→ MATERIAL PROVIDED
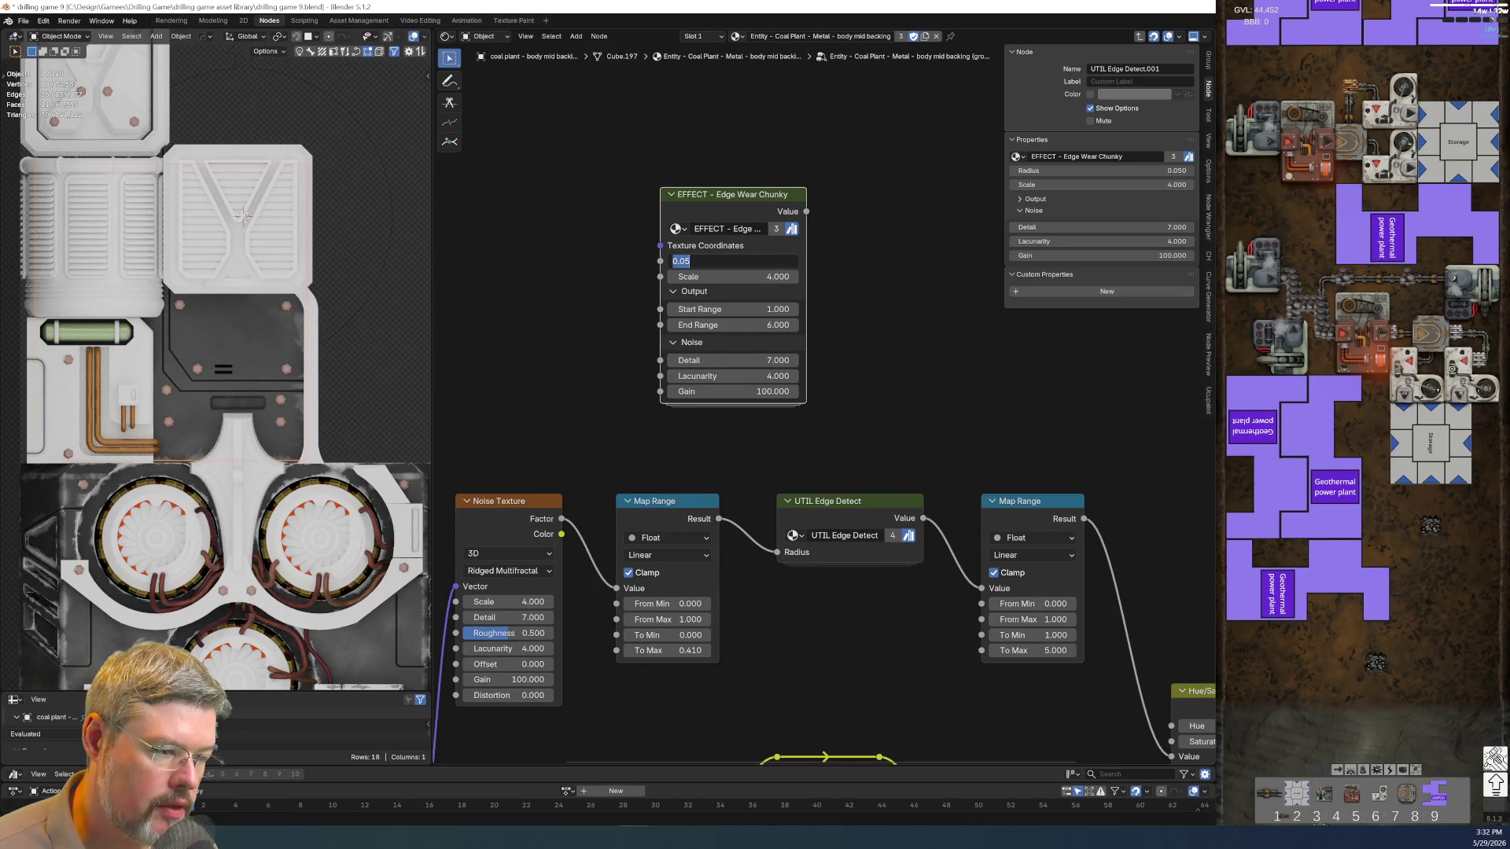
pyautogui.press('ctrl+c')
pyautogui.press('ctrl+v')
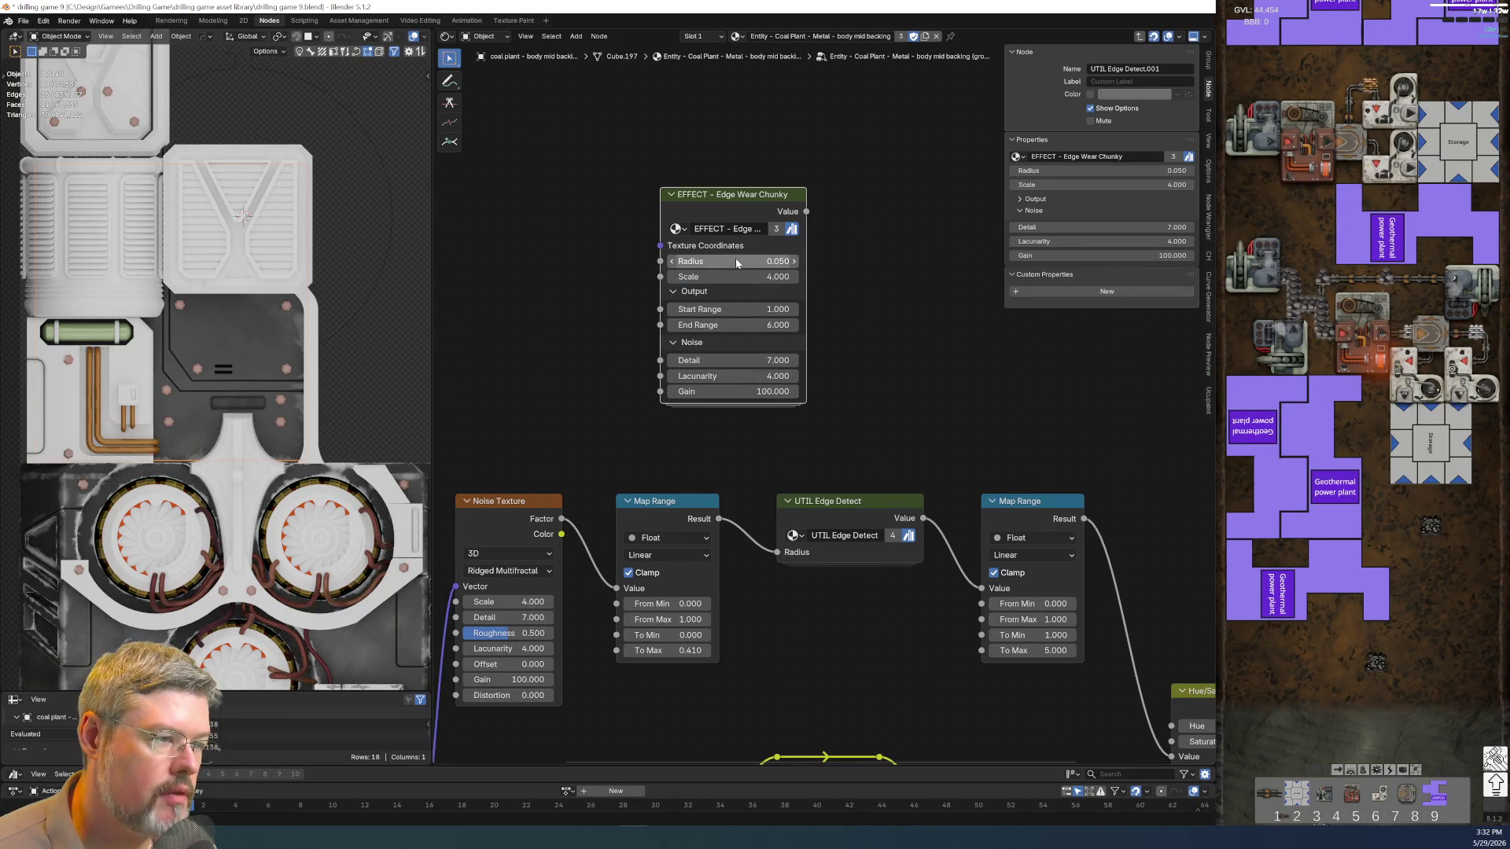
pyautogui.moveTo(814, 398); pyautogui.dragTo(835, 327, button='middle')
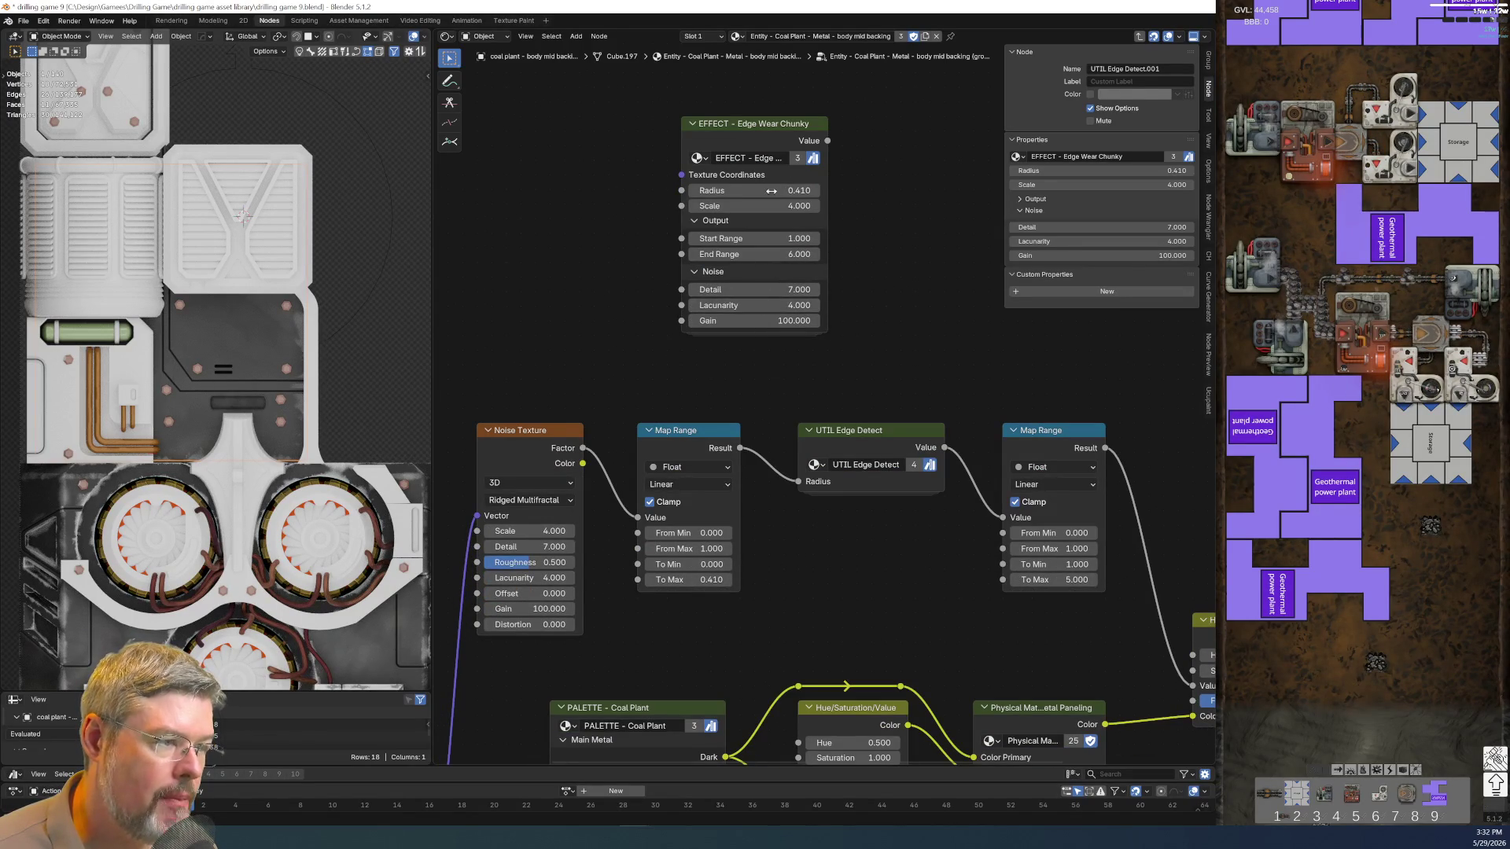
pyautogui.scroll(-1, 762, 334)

→ WHAT YOU NEED TO DO
Using the material above, find each line that holds "press" and copy that line.

→ EXERCISE RESULT
pyautogui.press('ctrl+c')
pyautogui.press('ctrl+v')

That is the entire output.